In this article, we'll see how to read/unzip file(s) from zip or tar.gz with Python. We will describe the extraction of single or multiple files from the archive.
If you are interested in parallel extraction from archive than you can check: Python Parallel Processing Multiple Zipped JSON Files Into Pandas DataFrame
Step 1: Get info from Zip Or Tar.gz Archive with Python
First we can check what is the content of the zip file by this code snippet:
from zipfile import ZipFile
zipfile = 'file.zip'
z = ZipFile(zipfile)
z.infolist()
the result:
<ZipInfo filename='text1.txt' filemode='-rw-rw-r--' external_attr=0x8020 file_size=0>]
From which we can find two filenames and size:
- pandas-dataframe-background-color-based-condition-value-python.png
- text1.txt
Step 2: List and Read all files from Archive with Python
Next we can list all files from the archive in a list by:
from zipfile import ZipFile
archive = 'file.zip'
zip_file = ZipFile(archive)
[text_file.filename for text_file in zip_file.infolist() ]
Result:
['pandas-dataframe-background-color-based-condition-value-python.png',
'text1.txt']
If you like to filter them - for example only .json
ones - or read the files as Pandas DataFrames you can do:
from zipfile import ZipFile
archive = 'file.zip'
zip_file = ZipFile(archive)
dfs = {text_file.filename: pd.read_csv(zip_file.open(text_file.filename)) for text_file in zip_file.infolist() if text_file.filename.endswith('.json')}
dfs
Step 3: Extract files from zip archive With Python
Package zipfile
can be used in order to extract files from zip archive for Python. Basic usage is shown below:
import zipfile
archive = 'file.zip'
with zipfile.ZipFile(archive, 'r') as zip_file:
zip_file.extractall(directory_to_extract_to)
Step 4: Extract files from Tar/Tar.gz With Python
For Tar/Tar.gz
files we can use the code below in order to extract the files. It uses module - tarfile
and differs the two types in order to use proper extraction mode:
import tarfile
zipfile = 'file.zip'
if zipfile.endswith("tar.gz"):
tar = tarfile.open(zipfile, "r:gz")
elif zipfile.endswith("tar"):
tar = tarfile.open(zipfile, "r:")
tar.extractall()
tar.close()
Note: All files from the archive will be unzipped in the current working directory for the script.
Step 5: Extract single file from Archive
If you like to get just a single file from Archive then you can use the method: zipObject.extract(fileName, 'temp_py')

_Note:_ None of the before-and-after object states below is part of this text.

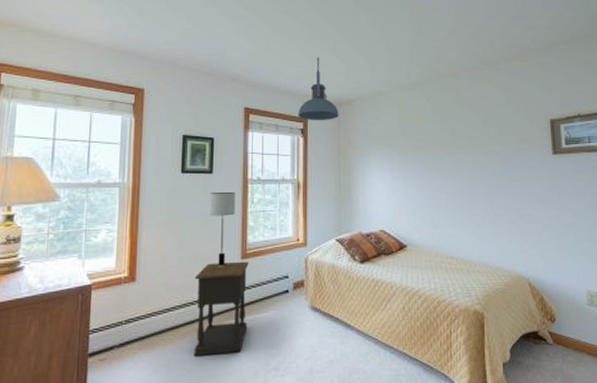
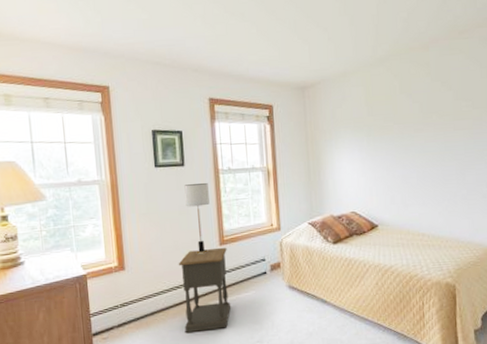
ceiling light: present [298,56,339,121] -> none [262,38,304,107]

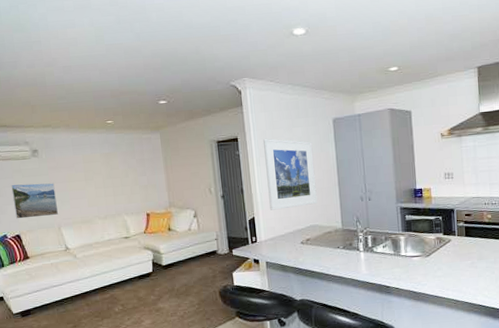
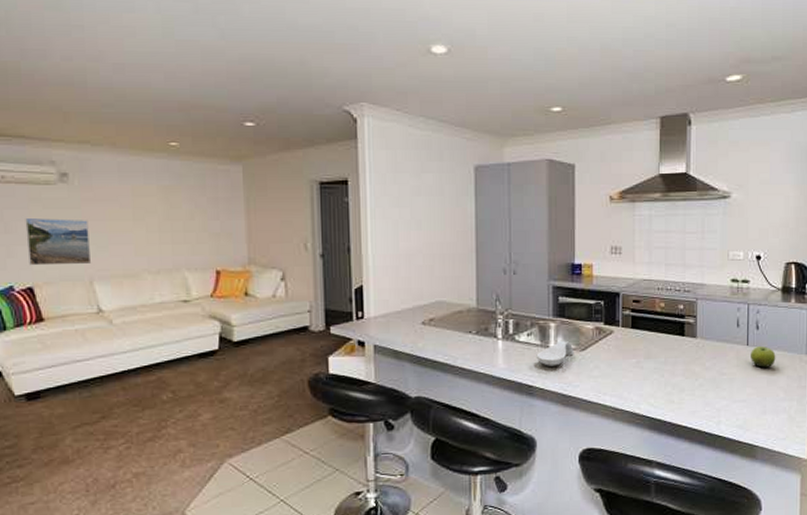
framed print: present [263,138,318,210] -> none [382,183,447,278]
spoon rest: none [391,250,421,270] -> present [536,341,574,366]

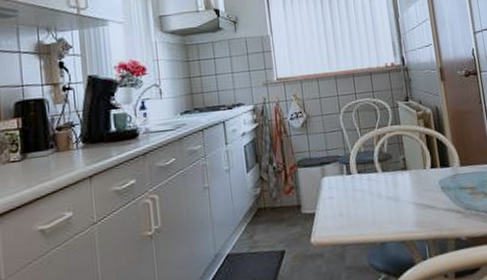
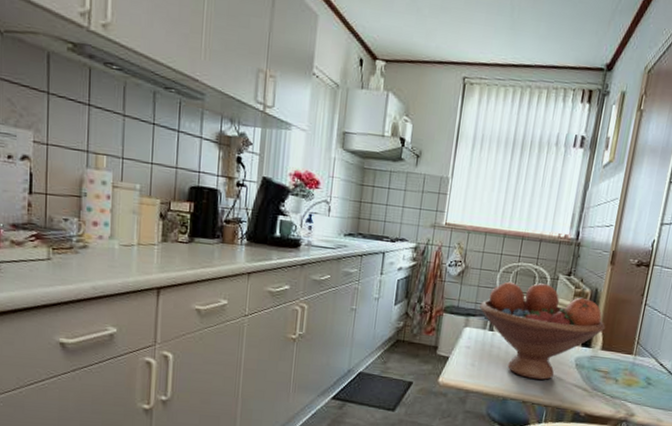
fruit bowl: none [331,114,457,215] -> present [480,281,605,380]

. Basic usage is shown below:
import zipfile
archive = 'file.zip'
with zipfile.ZipFile(archive, 'r') as zip_file:
zip_file.extract('text1.txt', '.')
In this example we are going to extract the file - 'text1.txt'
in the current working directory. If you like to change the output directory than you can change the second parameter - '.'
Conclusion
In this tutorial, we covered how to extract single or multiple files from Archive with Python. It covered two different python packages - zipfile
and tarfile
.
You've also learned how to list and get info from archived files.